- Credit Suisse stock fell 12% Thursday after it posted losses of $4 billion, much deeper than expected.
- The Swiss lender plans to restructure after a series of scandals, with big changes at its investment bank.
Credit Suisse shares plunged in European trading Thursday as the scandal-plagued Swiss bank promised to overhaul its businesses after posting a big loss that hugely missed analysts' targets.
The bank booked a net loss of 4.034 billion Swiss francs ($4.1 billion) in the third quarter, it said in an earnings report released Thursday. Analysts had expected a loss of 567.93 million Swiss francs, according to Refinitiv.
Its shares were down 11.8% at 4.21 Swiss francs, recovering somewhat from a 14% fall earlier in the session. In premarket trading, its US-listed stock dropped 11.7%.
Credit Suisse CEO Ulrich Körner attributed losses to "continued challenging market and macroeconomic conditions," particularly in its investment banking division, which posted a pretax loss of $640 million. That compares with 662 million in quarterly income a year ago.
In the wake of the results, Credit Suisse announced a restructuring program that will see its investment bank shrink, a drop in headcount and 15% cost cuts. It also plans to sell a chunk of its securitized products to US investment firms Pimco and Apollo, and it said it is seeking $4 billion in funding for the restructuring.
The strategic overhaul comes after investor jitters over the Swiss bank's financial health drove a fall in its shares earlier in October. At the time, a large Credit Suisse investor described the bank's investment arm was a disaster, and said the lender's credit-default swaps were trading as if a "Lehman moment was about to hit."

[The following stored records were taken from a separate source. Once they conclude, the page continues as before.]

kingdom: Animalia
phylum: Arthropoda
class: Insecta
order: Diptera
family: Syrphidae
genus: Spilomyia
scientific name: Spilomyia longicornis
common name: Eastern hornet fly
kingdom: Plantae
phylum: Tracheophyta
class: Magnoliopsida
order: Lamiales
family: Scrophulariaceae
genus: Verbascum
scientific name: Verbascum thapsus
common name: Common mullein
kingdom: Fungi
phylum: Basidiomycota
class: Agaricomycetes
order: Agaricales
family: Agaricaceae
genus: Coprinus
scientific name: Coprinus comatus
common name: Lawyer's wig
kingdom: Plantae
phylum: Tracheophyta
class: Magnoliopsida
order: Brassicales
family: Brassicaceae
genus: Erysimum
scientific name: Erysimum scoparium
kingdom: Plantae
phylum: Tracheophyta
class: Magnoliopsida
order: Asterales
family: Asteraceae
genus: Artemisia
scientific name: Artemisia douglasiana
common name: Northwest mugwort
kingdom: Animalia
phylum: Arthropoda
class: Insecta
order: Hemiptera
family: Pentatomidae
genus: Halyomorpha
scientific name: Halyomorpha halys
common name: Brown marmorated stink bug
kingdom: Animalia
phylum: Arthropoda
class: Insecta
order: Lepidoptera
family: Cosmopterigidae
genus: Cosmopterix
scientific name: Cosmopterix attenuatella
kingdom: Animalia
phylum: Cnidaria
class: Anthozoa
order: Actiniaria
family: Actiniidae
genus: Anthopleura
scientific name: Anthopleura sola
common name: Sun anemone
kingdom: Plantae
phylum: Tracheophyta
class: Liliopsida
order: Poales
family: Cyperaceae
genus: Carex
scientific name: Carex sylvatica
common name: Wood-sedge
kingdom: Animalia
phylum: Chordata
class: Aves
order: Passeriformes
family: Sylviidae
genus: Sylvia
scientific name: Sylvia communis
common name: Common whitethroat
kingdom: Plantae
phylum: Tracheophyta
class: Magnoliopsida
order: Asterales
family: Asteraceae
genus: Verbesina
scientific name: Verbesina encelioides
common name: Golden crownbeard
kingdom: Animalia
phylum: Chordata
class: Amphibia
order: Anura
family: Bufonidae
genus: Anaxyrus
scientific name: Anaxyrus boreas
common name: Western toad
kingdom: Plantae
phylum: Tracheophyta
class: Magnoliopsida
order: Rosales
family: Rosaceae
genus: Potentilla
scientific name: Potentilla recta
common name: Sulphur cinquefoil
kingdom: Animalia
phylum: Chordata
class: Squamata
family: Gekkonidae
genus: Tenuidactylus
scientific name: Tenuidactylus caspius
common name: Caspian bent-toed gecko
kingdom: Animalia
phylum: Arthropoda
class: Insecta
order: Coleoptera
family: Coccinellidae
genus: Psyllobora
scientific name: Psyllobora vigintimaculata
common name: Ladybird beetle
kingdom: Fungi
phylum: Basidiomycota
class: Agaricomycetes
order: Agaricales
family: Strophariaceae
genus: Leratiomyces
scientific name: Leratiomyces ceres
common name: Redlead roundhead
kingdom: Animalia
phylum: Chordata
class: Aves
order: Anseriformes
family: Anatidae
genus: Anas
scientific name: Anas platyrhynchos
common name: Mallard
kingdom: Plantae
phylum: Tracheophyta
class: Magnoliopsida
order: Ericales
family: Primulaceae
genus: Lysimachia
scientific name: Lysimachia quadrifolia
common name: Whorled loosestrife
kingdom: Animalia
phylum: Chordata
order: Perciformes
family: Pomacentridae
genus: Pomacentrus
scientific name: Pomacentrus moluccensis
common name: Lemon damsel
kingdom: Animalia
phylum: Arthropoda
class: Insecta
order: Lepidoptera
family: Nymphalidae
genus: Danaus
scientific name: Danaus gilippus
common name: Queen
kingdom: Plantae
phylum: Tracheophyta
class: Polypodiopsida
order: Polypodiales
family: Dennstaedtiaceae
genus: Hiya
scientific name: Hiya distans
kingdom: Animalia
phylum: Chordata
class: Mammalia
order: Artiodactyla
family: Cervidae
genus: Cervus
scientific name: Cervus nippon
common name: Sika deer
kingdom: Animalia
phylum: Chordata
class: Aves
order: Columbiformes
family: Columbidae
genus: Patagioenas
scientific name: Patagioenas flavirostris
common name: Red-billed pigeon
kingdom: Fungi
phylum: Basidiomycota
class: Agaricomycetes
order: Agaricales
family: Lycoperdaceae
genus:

In recent years, the Swiss lender has battled a series of scandals, and its investment banking arm has gone through three CEOs in three years. It was caught up in the collapse of Greensill Capital and took a $5 billion hit from the collapse of Archegos Capital Management.
Credit Suisse said it has sealed a $1.5 billion commitment from the Saudi National Bank in its push to raise $4 billion capital for the restructure. That makes the leading Saudi commercial bank the second-largest shareholder with a 9.9% stake.